Однако, похоже, на этот раз правительство не сможет так просто отделаться от требований шахтеров. Руководство НПГР настаивает на выполнении всех своих требований, обещая в противном случае начать 1 декабря бессрочную всероссийскую забастовку. В беседе с корреспондентом Ъ председатель тарифной комиссии НПГР Виктор Бодягин заявил, что решения об участии в забастовке приняты практически во всех угольных районах. 13 шахт воркутинского бассейна уже заявили о своем согласии участвовать в бессрочной забастовке. Вопрос о всероссийской стачке окончательно будет решен 26 ноября на исполкоме НПГР.

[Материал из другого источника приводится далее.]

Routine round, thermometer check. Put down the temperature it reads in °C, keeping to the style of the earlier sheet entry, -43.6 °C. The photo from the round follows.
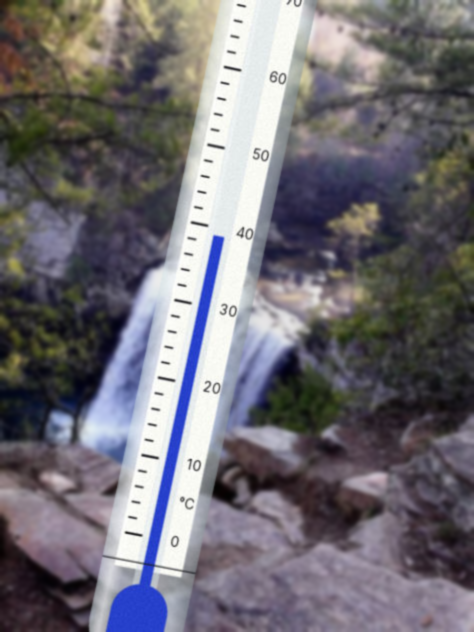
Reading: 39 °C
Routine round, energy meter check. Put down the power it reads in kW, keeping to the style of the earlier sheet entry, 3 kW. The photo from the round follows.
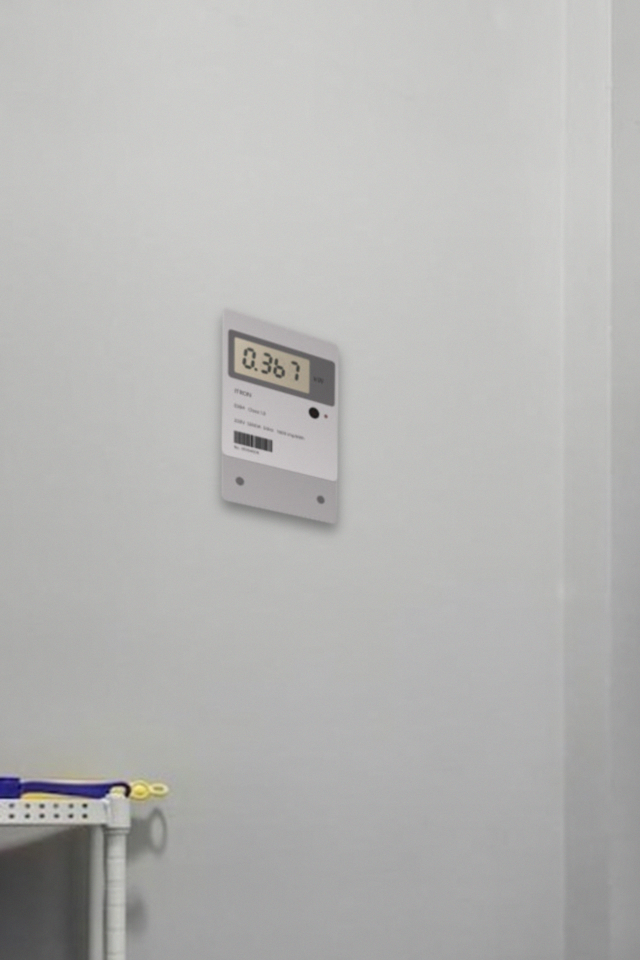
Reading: 0.367 kW
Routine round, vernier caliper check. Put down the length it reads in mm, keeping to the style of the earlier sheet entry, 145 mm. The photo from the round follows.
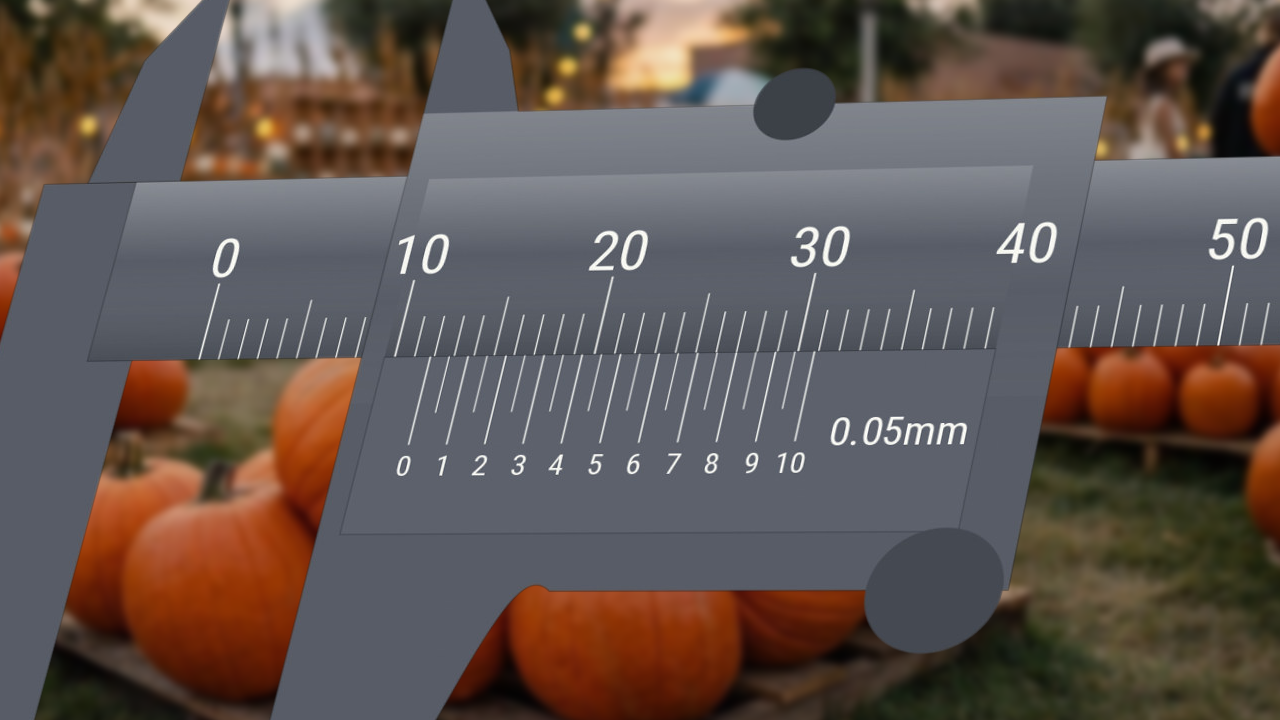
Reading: 11.8 mm
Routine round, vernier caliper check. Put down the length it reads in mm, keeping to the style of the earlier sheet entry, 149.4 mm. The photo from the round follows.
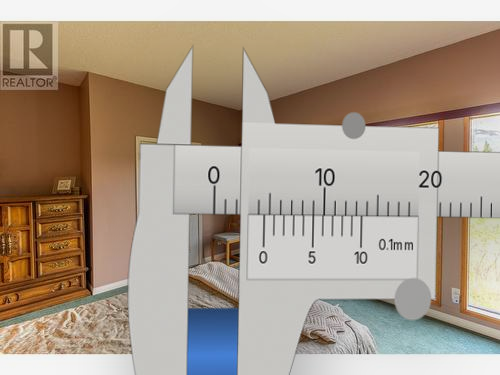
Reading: 4.5 mm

Маловероятно, что все шахты и разрезы дадут свое согласие на участие в забастовке — ведь убытки от простоя они так или иначе будут компенсировать сами: предприятия-то акционировались! Вполне возможно, что бастовать будет опять одна Воркута, остальные лишь выразят солидарность незначительными временными остановками. Именно так можно понять заявление заместителя председателя совета рабочих комитетов Кузбасса Александра Коротких: "С одной стороны, мы всецело поддерживаем требования горняков Воркуты, а с другой — сами находимся в сложнейшем положении."
Впрочем, от того, будут ли бастовать шахтеры все вместе или по одиночке, по большому счету их положение вряд ли изменится. Несмотря на то, что сегодня у государства больше чем когда бы то ни было оснований прекратить "благотворительность", деньги в эти районы будут поступать, и здесь уже неважно, отдаст их государство добровольно или под давлением шахтеров. Все равно их будет недостаточно для того, чтобы обеспечить техническое перевооружение отрасли и, соответственно, не процветание, но все же достойное существование регионов хотя бы на несколько лет. По оценкам "Росугля", на закрытие шахт, трудоустройство шахтеров и их социальное обеспечение (переселение из неперспективных отдаленных поселков, транспорт для работы на незакрывающихся шахтах, выплату пособий увольняемым, переобучение) потребуется в 2-4 раза больше средств, нежели на поддержание этих шахт на плаву. Денег в бюджете нет, и у предприятий тоже. И все это "казнить нельзя помиловать" может продолжаться сколь угодно долго.
Неэффективные угольные шахты — проблема не только российская, она носит глобальный характер. Уголь — ресурс, соответствовавший хозяйству периода промышленной революции. На смену ему везде уже пришли энергоносители более дешевые и с большей теплотворной способностью, инвестиции же в угольную отрасль постоянно сокращались, что бесповоротно закрепило ее отставание. И тем не менее уголь везде рассматривается как своего рода энергетический резерв, который всегда под рукой на тот случай, если с ближневосточной нефтью или российским газом вдруг что-то произойдет. Именно поэтому большая часть тепловых станций приспособлена к использованию как мазута, так и угля. Именно поэтому во многих странах с развитой экономикой и монетаристскими правительствами убыточная угольная отрасль все же существует — с забастовками горняков, с дискуссиями вокруг дотаций, с резкими демаршами теневых кабинетов и социал-демократов. Россия — не исключение.